Culex pipiens s.l. from 35 distinct populations were investigated by the study of mtDNA, symbiotic bacterium Wolbachia pipientis, nuclear DNA and flanking region of microsatellite CQ11 polymorphism using PCR with diagnostic primers, RFLP analysis and sequencing.
Six different mitochondrial haplotypes were revealed by sequencing of the cytochrome oxidase subunit I (COI) gene and three different Wolbachia (wPip) groups were identified. A strong association was observed between COI haplotypes/groups, wPip groups and taxa; haplogroup A and infection with wPipII appear to be typical for Cx. pipiens form pipiens, haplotype D and infection with wPipIV for form molestus, while haplogroup E, characteristic of Cx. quinquefasciatus, were correlated with wPipI and found in Cx. pipiens sl. from coastal regions of Southern Europe and Mediterranean region. Analysis of microsatellite locus and nuclear DNA revealed hybrids between Cx. pipiens form pipiens and form molestus, as well as between Cx. pipiens and Cx. quinquefasciatus, in Mediterranean populations, as opposed to Northern Europe. Phylogenetic analysis of COI sequences yielded a tree topology that supported the RFLP analysis with significant bootstrap values for haplotype D and haplogroup E.
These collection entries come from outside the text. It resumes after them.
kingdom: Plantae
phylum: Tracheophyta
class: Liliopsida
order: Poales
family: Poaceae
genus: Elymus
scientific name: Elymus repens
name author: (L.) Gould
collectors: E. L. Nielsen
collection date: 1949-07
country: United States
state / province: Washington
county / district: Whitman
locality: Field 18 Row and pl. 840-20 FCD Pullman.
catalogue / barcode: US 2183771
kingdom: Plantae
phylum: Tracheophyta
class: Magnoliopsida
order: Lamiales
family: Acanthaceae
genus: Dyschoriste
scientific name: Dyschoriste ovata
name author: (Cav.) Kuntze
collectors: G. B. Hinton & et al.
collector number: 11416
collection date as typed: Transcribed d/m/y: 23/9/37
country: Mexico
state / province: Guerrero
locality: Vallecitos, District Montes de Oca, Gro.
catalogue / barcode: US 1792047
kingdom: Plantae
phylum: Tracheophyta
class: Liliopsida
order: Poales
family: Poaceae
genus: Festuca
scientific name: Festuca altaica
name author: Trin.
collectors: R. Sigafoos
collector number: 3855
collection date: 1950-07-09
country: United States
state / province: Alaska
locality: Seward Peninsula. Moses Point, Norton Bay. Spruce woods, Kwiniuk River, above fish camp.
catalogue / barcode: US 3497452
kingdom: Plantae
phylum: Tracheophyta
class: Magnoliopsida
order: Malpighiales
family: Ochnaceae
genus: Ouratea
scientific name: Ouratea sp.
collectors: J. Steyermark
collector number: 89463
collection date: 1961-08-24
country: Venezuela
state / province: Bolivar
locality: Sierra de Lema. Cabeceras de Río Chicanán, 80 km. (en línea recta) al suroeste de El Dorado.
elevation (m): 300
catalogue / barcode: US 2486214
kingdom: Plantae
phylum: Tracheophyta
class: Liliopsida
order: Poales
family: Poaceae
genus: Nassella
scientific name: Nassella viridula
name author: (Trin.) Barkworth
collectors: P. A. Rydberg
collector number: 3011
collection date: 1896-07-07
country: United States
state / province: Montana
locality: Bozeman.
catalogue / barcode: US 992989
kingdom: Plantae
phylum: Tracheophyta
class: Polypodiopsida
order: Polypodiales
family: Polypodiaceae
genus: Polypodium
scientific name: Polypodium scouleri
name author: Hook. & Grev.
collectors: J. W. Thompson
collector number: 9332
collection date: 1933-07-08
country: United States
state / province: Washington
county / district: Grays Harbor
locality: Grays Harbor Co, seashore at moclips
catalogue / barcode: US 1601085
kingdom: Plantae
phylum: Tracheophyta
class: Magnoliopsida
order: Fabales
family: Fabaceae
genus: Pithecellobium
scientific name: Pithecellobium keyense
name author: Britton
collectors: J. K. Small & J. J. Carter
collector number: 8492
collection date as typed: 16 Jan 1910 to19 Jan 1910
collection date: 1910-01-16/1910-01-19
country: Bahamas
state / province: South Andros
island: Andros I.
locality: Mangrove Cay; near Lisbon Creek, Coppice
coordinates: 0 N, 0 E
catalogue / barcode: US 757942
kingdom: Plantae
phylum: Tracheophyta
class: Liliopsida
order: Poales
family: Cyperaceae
Molecular identification provides the first evidence of the presence of hybrids between Cx. quinquefasciatus and Cx. pipiens as well as cytoplasmic introgression of Cx. quinquefasciatus into Cx. pipiens as a result of hybridization events in coastal regions of Southern Europe and Mediterranean region. Together with observed hybrids between pipiens and molestus forms, these findings point to the presence of hybrids in these areas, with consequent higher potential for disease transmission.